IPCC Sixth Assessment Report - Innovation is key

The newly published IPPC Sixth Assessment Report lays out a clear but stark picture of  climate change. It’s here already, it’s going to get worse, and human activity has unequivocally caused it. However, if human activity has got us into this mess, human ingenuity gives us the best chance to get us out of it, or to limit the damage at least. As the eyes of the world turn to Glasgow and COP26, rightly the pressure will be on for fresh political commitment, targets and leadership. Targets and leadership are great BUT talk has to translate into action, innovation and change.

There needs to be change in all aspects of how humanity operates if we are to support a fair and sustainable life for all living things who depend upon the Earth, and each other, for our existence. In a sensitive, self-correcting eco-system if you’re not part of the solution, you’re part of the problem. At Britest we are proud of what we’re already doing in the slice of human activity covered by the chemicals and process industries, and determined to keep being part of the solution.

Collaborative, open research is delivering real world demonstrations of ground breaking processes which make it possible to create low-carbon, circular economic models in previously wasteful, linear value chains. The MultiCycle Innovation Action under the Horizon 2020 SPIRE Public-Private Partnership for instance, has delivered an industrial recycling pilot plant for fossil and bio-based thermoplastic multilayer packaging and fibre reinforced composites which allows recovering pure plastics and additives in mixed wastes for their later reprocessing into value-added applications. Britest is leading the training and dissemination activities in this important collaboration which will be actively disseminating its key results in the spring of 2020.

Working with our clients, Britest has embedded prompts to think about sustainability drivers from early in the innovation process into our technical facilitation methodologies for process system analysis. Through review of the whole end-to-end process, we seek to ensure that all social, environmental, business, and technical requirements are identified and set as targets, keeping technical eyes on the bigger picture prize, and bridging the gap into more formal sustainability assessments, such as LCA.

Looking ahead, we see a coming together of themes that pave the way for net zero in the process industries. Process intensification – getting more (and more quality) from ‘less process’ (smaller process footprints, less energy and materials consumed, less changeover and downtime), and Digitalisation (advanced data and model driven process design and control enabling more efficient, less wasteful, and accelerated process design and development, and more targeted individualised and flexible possibilities in manufacture) are not just drivers of economic and technological advancement, but have pivotal roles to play in ensuring that humankind can match consumption with needs within the limits of our planet’s material resources and capacity for self-regulation through its eco-systems services.

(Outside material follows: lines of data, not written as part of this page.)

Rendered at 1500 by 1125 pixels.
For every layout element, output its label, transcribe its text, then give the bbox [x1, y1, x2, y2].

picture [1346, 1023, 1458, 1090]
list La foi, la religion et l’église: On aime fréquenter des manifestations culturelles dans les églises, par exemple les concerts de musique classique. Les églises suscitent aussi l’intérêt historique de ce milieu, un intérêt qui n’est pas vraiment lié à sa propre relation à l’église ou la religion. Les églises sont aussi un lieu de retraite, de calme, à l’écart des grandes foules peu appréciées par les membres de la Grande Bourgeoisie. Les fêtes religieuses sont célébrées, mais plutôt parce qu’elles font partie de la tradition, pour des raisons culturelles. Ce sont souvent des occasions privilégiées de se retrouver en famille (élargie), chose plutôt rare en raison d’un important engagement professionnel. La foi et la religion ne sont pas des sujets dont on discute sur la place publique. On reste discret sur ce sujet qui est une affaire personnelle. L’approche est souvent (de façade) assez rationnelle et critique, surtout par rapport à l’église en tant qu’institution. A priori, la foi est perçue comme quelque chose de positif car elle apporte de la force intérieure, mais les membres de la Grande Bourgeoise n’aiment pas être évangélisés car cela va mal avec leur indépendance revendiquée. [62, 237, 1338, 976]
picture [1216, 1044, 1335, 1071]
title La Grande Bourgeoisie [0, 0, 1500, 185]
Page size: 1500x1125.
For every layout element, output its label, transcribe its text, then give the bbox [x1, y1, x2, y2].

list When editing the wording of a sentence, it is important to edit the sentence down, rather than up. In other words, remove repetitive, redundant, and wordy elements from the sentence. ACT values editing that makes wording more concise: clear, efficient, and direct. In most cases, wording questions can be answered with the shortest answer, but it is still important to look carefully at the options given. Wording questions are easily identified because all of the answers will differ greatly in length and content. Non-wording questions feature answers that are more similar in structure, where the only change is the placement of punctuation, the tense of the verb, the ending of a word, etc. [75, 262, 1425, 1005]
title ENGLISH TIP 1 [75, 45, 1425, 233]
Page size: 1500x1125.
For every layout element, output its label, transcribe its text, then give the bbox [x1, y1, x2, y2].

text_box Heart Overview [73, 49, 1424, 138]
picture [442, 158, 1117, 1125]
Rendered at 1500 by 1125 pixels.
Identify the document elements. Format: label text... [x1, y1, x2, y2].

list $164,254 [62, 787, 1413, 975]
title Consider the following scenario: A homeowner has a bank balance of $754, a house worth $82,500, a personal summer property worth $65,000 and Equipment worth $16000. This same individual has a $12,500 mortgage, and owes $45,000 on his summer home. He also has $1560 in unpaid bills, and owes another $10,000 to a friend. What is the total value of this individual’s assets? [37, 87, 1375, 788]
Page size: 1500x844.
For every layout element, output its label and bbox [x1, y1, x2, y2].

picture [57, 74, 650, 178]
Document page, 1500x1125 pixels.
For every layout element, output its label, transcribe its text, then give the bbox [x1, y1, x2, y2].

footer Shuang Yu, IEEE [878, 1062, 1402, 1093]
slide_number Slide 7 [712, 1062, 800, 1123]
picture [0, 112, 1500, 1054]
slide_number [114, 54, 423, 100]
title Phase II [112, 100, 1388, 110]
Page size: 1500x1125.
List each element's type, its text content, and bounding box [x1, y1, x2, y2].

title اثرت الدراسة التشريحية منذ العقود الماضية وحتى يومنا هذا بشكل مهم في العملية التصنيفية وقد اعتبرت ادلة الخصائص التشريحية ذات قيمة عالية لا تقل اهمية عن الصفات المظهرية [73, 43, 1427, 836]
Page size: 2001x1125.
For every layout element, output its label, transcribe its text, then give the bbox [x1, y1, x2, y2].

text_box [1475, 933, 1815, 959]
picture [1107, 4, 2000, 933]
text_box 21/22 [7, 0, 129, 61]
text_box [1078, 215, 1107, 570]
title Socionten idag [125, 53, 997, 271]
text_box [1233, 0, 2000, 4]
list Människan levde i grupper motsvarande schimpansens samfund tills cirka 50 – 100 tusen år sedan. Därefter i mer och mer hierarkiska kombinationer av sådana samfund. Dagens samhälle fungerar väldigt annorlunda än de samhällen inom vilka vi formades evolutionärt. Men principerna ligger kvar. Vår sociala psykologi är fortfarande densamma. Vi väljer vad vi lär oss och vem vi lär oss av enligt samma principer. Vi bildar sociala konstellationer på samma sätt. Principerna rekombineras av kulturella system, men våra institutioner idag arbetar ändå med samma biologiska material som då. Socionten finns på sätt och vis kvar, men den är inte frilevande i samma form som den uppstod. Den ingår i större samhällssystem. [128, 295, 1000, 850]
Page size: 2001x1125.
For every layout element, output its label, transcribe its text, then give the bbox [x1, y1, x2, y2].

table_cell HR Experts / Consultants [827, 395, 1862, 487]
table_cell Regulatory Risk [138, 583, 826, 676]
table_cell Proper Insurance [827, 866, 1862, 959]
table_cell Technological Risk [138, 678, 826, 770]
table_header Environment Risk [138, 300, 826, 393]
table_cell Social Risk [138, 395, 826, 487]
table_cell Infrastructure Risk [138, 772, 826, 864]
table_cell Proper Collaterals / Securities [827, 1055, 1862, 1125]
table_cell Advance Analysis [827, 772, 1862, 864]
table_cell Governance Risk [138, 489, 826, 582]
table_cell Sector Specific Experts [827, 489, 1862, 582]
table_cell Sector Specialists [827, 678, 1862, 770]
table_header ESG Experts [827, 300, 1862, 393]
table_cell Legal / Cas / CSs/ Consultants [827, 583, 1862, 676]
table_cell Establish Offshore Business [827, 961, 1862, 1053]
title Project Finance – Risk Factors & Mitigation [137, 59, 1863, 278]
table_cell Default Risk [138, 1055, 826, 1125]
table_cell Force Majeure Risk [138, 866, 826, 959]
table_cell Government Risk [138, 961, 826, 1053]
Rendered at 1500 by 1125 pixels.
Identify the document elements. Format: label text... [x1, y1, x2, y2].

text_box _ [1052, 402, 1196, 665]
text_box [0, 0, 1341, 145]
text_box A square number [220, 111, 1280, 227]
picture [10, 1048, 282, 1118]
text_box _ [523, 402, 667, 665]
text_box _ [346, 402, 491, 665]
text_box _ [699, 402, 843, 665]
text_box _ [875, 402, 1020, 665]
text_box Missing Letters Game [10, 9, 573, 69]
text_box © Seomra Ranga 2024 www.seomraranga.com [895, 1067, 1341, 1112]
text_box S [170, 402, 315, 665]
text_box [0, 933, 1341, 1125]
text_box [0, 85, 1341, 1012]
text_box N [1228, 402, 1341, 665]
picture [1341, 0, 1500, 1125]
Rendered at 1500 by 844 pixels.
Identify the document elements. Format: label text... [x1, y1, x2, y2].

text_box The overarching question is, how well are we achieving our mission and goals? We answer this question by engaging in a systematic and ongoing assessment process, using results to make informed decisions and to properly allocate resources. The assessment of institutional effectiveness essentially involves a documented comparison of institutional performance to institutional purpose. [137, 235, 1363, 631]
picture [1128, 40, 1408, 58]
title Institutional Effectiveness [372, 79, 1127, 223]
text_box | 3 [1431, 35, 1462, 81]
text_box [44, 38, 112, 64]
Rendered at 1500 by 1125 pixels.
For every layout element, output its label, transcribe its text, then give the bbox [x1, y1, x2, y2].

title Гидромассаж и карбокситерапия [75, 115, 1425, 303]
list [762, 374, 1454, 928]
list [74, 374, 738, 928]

Climate change is a bigger and more relentless existential threat than COVID-19, and the necessary innovation needs to be backed to the hilt on a similar but even more determined ‘war-footing’ than the race to develop vaccines against the virus. With the necessary political will to clear any logjams in place, the response from scientists, technologists, engineers and manufacturers needs to be as clear-eyed, focused and purposeful as the IPCC’s analysis. In this race against time, innovation countering the climate crisis needs to be concerted to reach across borders and address the big issues, but remain relentlessly focused on winning local battles: in the fight to tame greenhouse gases and global warming every kilo counts.